Some controversy has broken out over Splats' true coloring: though the sprites have Sonic's palette applied to them and the trading card scan appears to have a bluish tint, the quality and validity of the card has been called into question. Other theories to his coloring include purple (for Spring Yard Zone's palette) and green (for Star Light Zone's second palette line).
Found in the original ROM, it was thought that they were meant to give Sonic the ability to breathe underwater due to a matching monitor icon. However, Dean Sitton has gone on record to say the goggles were originally a cosmetic change showing that Sonic was underwater (à la Kirby). Each frame of the graphic fits together with one of Sonic's usual poses:
Unused Eggman Graphics
Again, their purpose is unknown, but it is speculated that they may be part of an "alternate ending sequence" in which Eggman explodes in the background while Sonic runs across the ending level in victory.
While used in-game, they're invisible due to the palette for the credits being black. With a palette editor, they can be made visible again. Alternatively, with the region set to Japan, press C, C, C, C, C, C, Up, Down, Down, Down, Left, Right. Then, when the demo starts, hold Down + A + B + C.
The credits translate to:
|Design|| Ooshima Naoto|
|Sound Produce||Nakamura Masato|
|Sound Program|| Kubota Hiroshi|
In Green Hill Zone Act 2, there is a Crabmeat at coordinates 10D0 0370, under the section with the moving pillars and spikes, just before the checkpoint. It cannot be seen in gameplay because it is below the camera's boundary, and Crabmeats are programmed to attach themselves to the floor beneath them, but there is no floor beneath it.
Should we include the differences in the Mega Collection bonus edit (most notably the so-called "spike-bug") since it was technically a modified Mega Drive ROM, even though no evidence of official cartridge release exists? Should we also mention the Sonic Jam edition on top of that, which implements the unused skidding effect and includes spin dash/"spike bug" toggle?
A revision was silently released which is more common in the Asian market. Most compilations and re-releases include this altered version. Below are the changes:
- The clouds at Green Hill Zone and on the title screen now scroll from right to left. This became common in most depictions of Green Hill in the series.
- The water in the game has been given a ripple effect not unlike that of Sonic CD.
- The level select is now rearranged.

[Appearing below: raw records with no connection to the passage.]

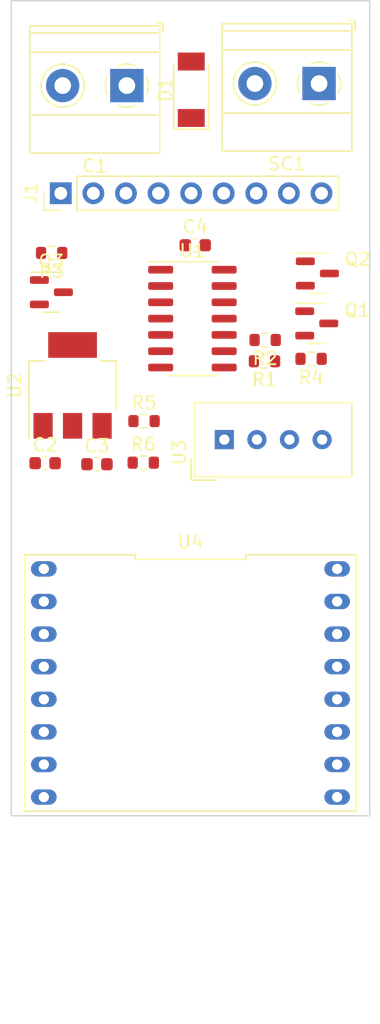
<source format=kicad_pcb>
(kicad_pcb (version 20210228) (generator pcbnew)

  (general
    (thickness 1.6)
  )

  (paper "A4")
  (layers
    (0 "F.Cu" signal)
    (31 "B.Cu" signal)
    (32 "B.Adhes" user "B.Adhesive")
    (33 "F.Adhes" user "F.Adhesive")
    (34 "B.Paste" user)
    (35 "F.Paste" user)
    (36 "B.SilkS" user "B.Silkscreen")
    (37 "F.SilkS" user "F.Silkscreen")
    (38 "B.Mask" user)
    (39 "F.Mask" user)
    (40 "Dwgs.User" user "User.Drawings")
    (41 "Cmts.User" user "User.Comments")
    (42 "Eco1.User" user "User.Eco1")
    (43 "Eco2.User" user "User.Eco2")
    (44 "Edge.Cuts" user)
    (45 "Margin" user)
    (46 "B.CrtYd" user "B.Courtyard")
    (47 "F.CrtYd" user "F.Courtyard")
    (48 "B.Fab" user)
    (49 "F.Fab" user)
    (50 "User.1" user)
    (51 "User.2" user)
    (52 "User.3" user)
    (53 "User.4" user)
    (54 "User.5" user)
    (55 "User.6" user)
    (56 "User.7" user)
    (57 "User.8" user)
    (58 "User.9" user)
  )

  (setup
    (pad_to_mask_clearance 0)
    (pcbplotparams
      (layerselection 0x00010fc_ffffffff)
      (disableapertmacros false)
      (usegerberextensions false)
      (usegerberattributes true)
      (usegerberadvancedattributes true)
      (creategerberjobfile true)
      (svguseinch false)
      (svgprecision 6)
      (excludeedgelayer true)
      (plotframeref false)
      (viasonmask false)
      (mode 1)
      (useauxorigin false)
      (hpglpennumber 1)
      (hpglpenspeed 20)
      (hpglpendiameter 15.000000)
      (dxfpolygonmode true)
      (dxfimperialunits true)
      (dxfusepcbnewfont true)
      (psnegative false)
      (psa4output false)
      (plotreference true)
      (plotvalue true)
      (plotinvisibletext false)
      (sketchpadsonfab false)
      (subtractmaskfromsilk false)
      (outputformat 1)
      (mirror false)
      (drillshape 1)
      (scaleselection 1)
      (outputdirectory "")
    )
  )


  (net 0 "")
  (net 1 "GND")
  (net 2 "+5V")
  (net 3 "Net-(C2-Pad1)")
  (net 4 "+3V3")
  (net 5 "Net-(D1-Pad2)")
  (net 6 "ESP32_TX")
  (net 7 "ESP32_RX")
  (net 8 "ATTINY_TX")
  (net 9 "ATTINY_RX")
  (net 10 "GPIO_0")
  (net 11 "UPDI")
  (net 12 "ATTINY_SDA")
  (net 13 "ESP32_SDA")
  (net 14 "ATTINY_SCL")
  (net 15 "ESP32_SCL")
  (net 16 "Net-(Q3-Pad1)")
  (net 17 "Net-(R4-Pad2)")
  (net 18 "unconnected-(U1-Pad13)")
  (net 19 "unconnected-(U1-Pad7)")
  (net 20 "unconnected-(U1-Pad6)")
  (net 21 "unconnected-(U1-Pad5)")
  (net 22 "unconnected-(U1-Pad4)")
  (net 23 "unconnected-(U1-Pad2)")
  (net 24 "unconnected-(U3-Pad3)")
  (net 25 "unconnected-(U4-Pad15)")
  (net 26 "unconnected-(U4-Pad12)")
  (net 27 "unconnected-(U4-Pad8)")
  (net 28 "unconnected-(U4-Pad7)")
  (net 29 "unconnected-(U4-Pad6)")
  (net 30 "unconnected-(U4-Pad1)")

  (footprint "Package_TO_SOT_SMD:SOT-23" (layer "F.Cu") (at 190.18 89.91))

  (footprint "Capacitor_SMD:C_0603_1608Metric" (layer "F.Cu") (at 173.05 100.88))

  (footprint "Package_TO_SOT_SMD:SOT-223-3_TabPin2" (layer "F.Cu") (at 171.15 94.74 90))

  (footprint "Resistor_SMD:R_0603_1608Metric" (layer "F.Cu") (at 186.16 91.2 180))

  (footprint "Resistor_SMD:R_0603_1608Metric" (layer "F.Cu") (at 176.66 100.76))

  (footprint "Resistor_SMD:R_0603_1608Metric" (layer "F.Cu") (at 169.52 84.42 180))

  (footprint "Diode_SMD:D_SOD-128" (layer "F.Cu") (at 180.4 71.705 90))

  (footprint "Capacitor_SMD:C_0603_1608Metric" (layer "F.Cu") (at 169.01 100.8))

  (footprint "Capacitor_SMD:C_0603_1608Metric" (layer "F.Cu") (at 180.71 83.82))

  (footprint "Resistor_SMD:R_0603_1608Metric" (layer "F.Cu") (at 186.11 92.86 180))

  (footprint "Package_SO:SOIC-14_3.9x8.7mm_P1.27mm" (layer "F.Cu") (at 180.49 89.535))

  (footprint "Connector_PinHeader_2.54mm:PinHeader_1x09_P2.54mm_Vertical" (layer "F.Cu") (at 170.23 79.77 90))

  (footprint "Package_TO_SOT_SMD:SOT-23" (layer "F.Cu") (at 169.5 87.48))

  (footprint "Package_TO_SOT_SMD:SOT-23" (layer "F.Cu") (at 190.23 86.02))

  (footprint "Resistor_SMD:R_0603_1608Metric" (layer "F.Cu") (at 176.72 97.52))

  (footprint "TerminalBlock_Phoenix:TerminalBlock_Phoenix_MKDS-1,5-2_1x02_P5.00mm_Horizontal" (layer "F.Cu") (at 190.36 71.22 180))

  (footprint "Sensor:Aosong_DHT11_5.5x12.0_P2.54mm" (layer "F.Cu") (at 182.9775 98.9625 90))

  (footprint "TerminalBlock_Phoenix:TerminalBlock_Phoenix_MKDS-1,5-2_1x02_P5.00mm_Horizontal" (layer "F.Cu") (at 175.38 71.38 180))

  (footprint "Resistor_SMD:R_0603_1608Metric" (layer "F.Cu") (at 189.74 92.67 180))

  (footprint "esp32-cam:esp32-cam" (layer "F.Cu") (at 180.34 117.925 -90))

  (gr_rect (start 166.37 64.77) (end 194.31 128.27) (layer "Edge.Cuts") (width 0.1) (fill none) (tstamp 1365d1f9-8ace-49f9-be0e-6ad00d7e94c1))

)

</source>
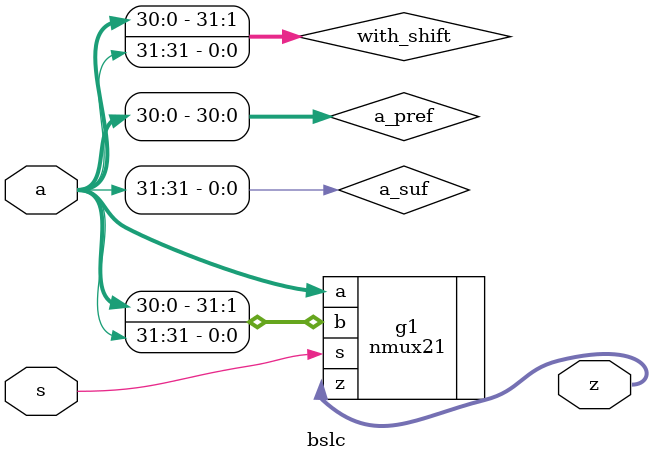
<source format=sv>
module bslc #(
    parameter N=32,
    parameter b=1
    ) (
    output logic [N-1:0] z,
    input logic [N-1:0] a,
    input logic s
);

logic [N-1:0] with_shift;
logic [b-1: 0] a_suf;
logic [N-b-1:0] a_pref;
assign a_pref =  a[N-b-1:0];
assign a_suf = a[N-1:N-b];
assign with_shift = {a_pref, a_suf};

nmux21 #(.N(N)) g1 (
    .z(z),
    .a(a), // no shift
    .b(with_shift),
    .s(s)
);

endmodule

</source>
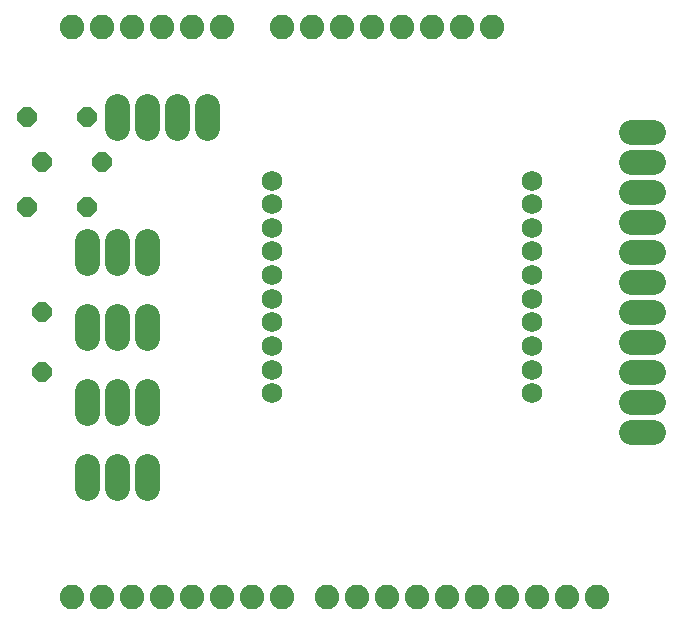
<source format=gts>
G75*
%MOIN*%
%OFA0B0*%
%FSLAX24Y24*%
%IPPOS*%
%LPD*%
%AMOC8*
5,1,8,0,0,1.08239X$1,22.5*
%
%ADD10C,0.0820*%
%ADD11C,0.0680*%
%ADD12C,0.0820*%
%ADD13OC8,0.0640*%
D10*
X009100Y007100D03*
X010100Y007100D03*
X011100Y007100D03*
X012100Y007100D03*
X013100Y007100D03*
X014100Y007100D03*
X015100Y007100D03*
X016100Y007100D03*
X017600Y007100D03*
X018600Y007100D03*
X019600Y007100D03*
X020600Y007100D03*
X021600Y007100D03*
X022600Y007100D03*
X023600Y007100D03*
X024600Y007100D03*
X025600Y007100D03*
X026600Y007100D03*
X023100Y026100D03*
X022100Y026100D03*
X021100Y026100D03*
X020100Y026100D03*
X019100Y026100D03*
X018100Y026100D03*
X017100Y026100D03*
X016100Y026100D03*
X014100Y026100D03*
X013100Y026100D03*
X012100Y026100D03*
X011100Y026100D03*
X010100Y026100D03*
X009100Y026100D03*
D11*
X015769Y020974D03*
X015769Y020187D03*
X015769Y019399D03*
X015769Y018612D03*
X015769Y017824D03*
X015769Y017037D03*
X015769Y016250D03*
X015769Y015462D03*
X015769Y014675D03*
X015769Y013887D03*
X024431Y013887D03*
X024431Y014675D03*
X024431Y015462D03*
X024431Y016250D03*
X024431Y017037D03*
X024431Y017824D03*
X024431Y018612D03*
X024431Y019399D03*
X024431Y020187D03*
X024431Y020974D03*
D12*
X027730Y020600D02*
X028470Y020600D01*
X028470Y019600D02*
X027730Y019600D01*
X027730Y018600D02*
X028470Y018600D01*
X028470Y017600D02*
X027730Y017600D01*
X027730Y016600D02*
X028470Y016600D01*
X028470Y015600D02*
X027730Y015600D01*
X027730Y014600D02*
X028470Y014600D01*
X028470Y013600D02*
X027730Y013600D01*
X027730Y012600D02*
X028470Y012600D01*
X028470Y021600D02*
X027730Y021600D01*
X027730Y022600D02*
X028470Y022600D01*
X013600Y022730D02*
X013600Y023470D01*
X012600Y023470D02*
X012600Y022730D01*
X011600Y022730D02*
X011600Y023470D01*
X010600Y023470D02*
X010600Y022730D01*
X010600Y018970D02*
X010600Y018230D01*
X009600Y018230D02*
X009600Y018970D01*
X011600Y018970D02*
X011600Y018230D01*
X011600Y016470D02*
X011600Y015730D01*
X010600Y015730D02*
X010600Y016470D01*
X009600Y016470D02*
X009600Y015730D01*
X009600Y013970D02*
X009600Y013230D01*
X010600Y013230D02*
X010600Y013970D01*
X011600Y013970D02*
X011600Y013230D01*
X011600Y011470D02*
X011600Y010730D01*
X010600Y010730D02*
X010600Y011470D01*
X009600Y011470D02*
X009600Y010730D01*
D13*
X008100Y014600D03*
X008100Y016600D03*
X007600Y020100D03*
X008100Y021600D03*
X007600Y023100D03*
X009600Y023100D03*
X010100Y021600D03*
X009600Y020100D03*
M02*

</source>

In the initial release, the zones were listed in a pre-release order that doesn't represent the final game.
- The game checks and detects if it is being played on a Japanese console, though it is not regional lockout - it merely affects small things on the title screen like trademark and level select code.
- The points system has been slightly altered: lives are gained every 50,000 points, and the final boss now awards 1,000 points in defeat.
- Minor programming changes of certain properties such as Caterkiller's nuances, lamppost / game over and drowning music exist.
- Generally, the game code is tighter, more efficient and removed unnecessary remnants like certain unused sprites.
Labyrinth Zone's Extra Ring
There is one extra ring in Labyrinth Zone Act 1 of Revision 01. After the player presses a button near the two rising platforms, a platform spawns above, something few people know about. It's possible to reach this platform with a well-timed jump, and if the player rides on it, it'll take them to an alternate path which has an extra ring, or not.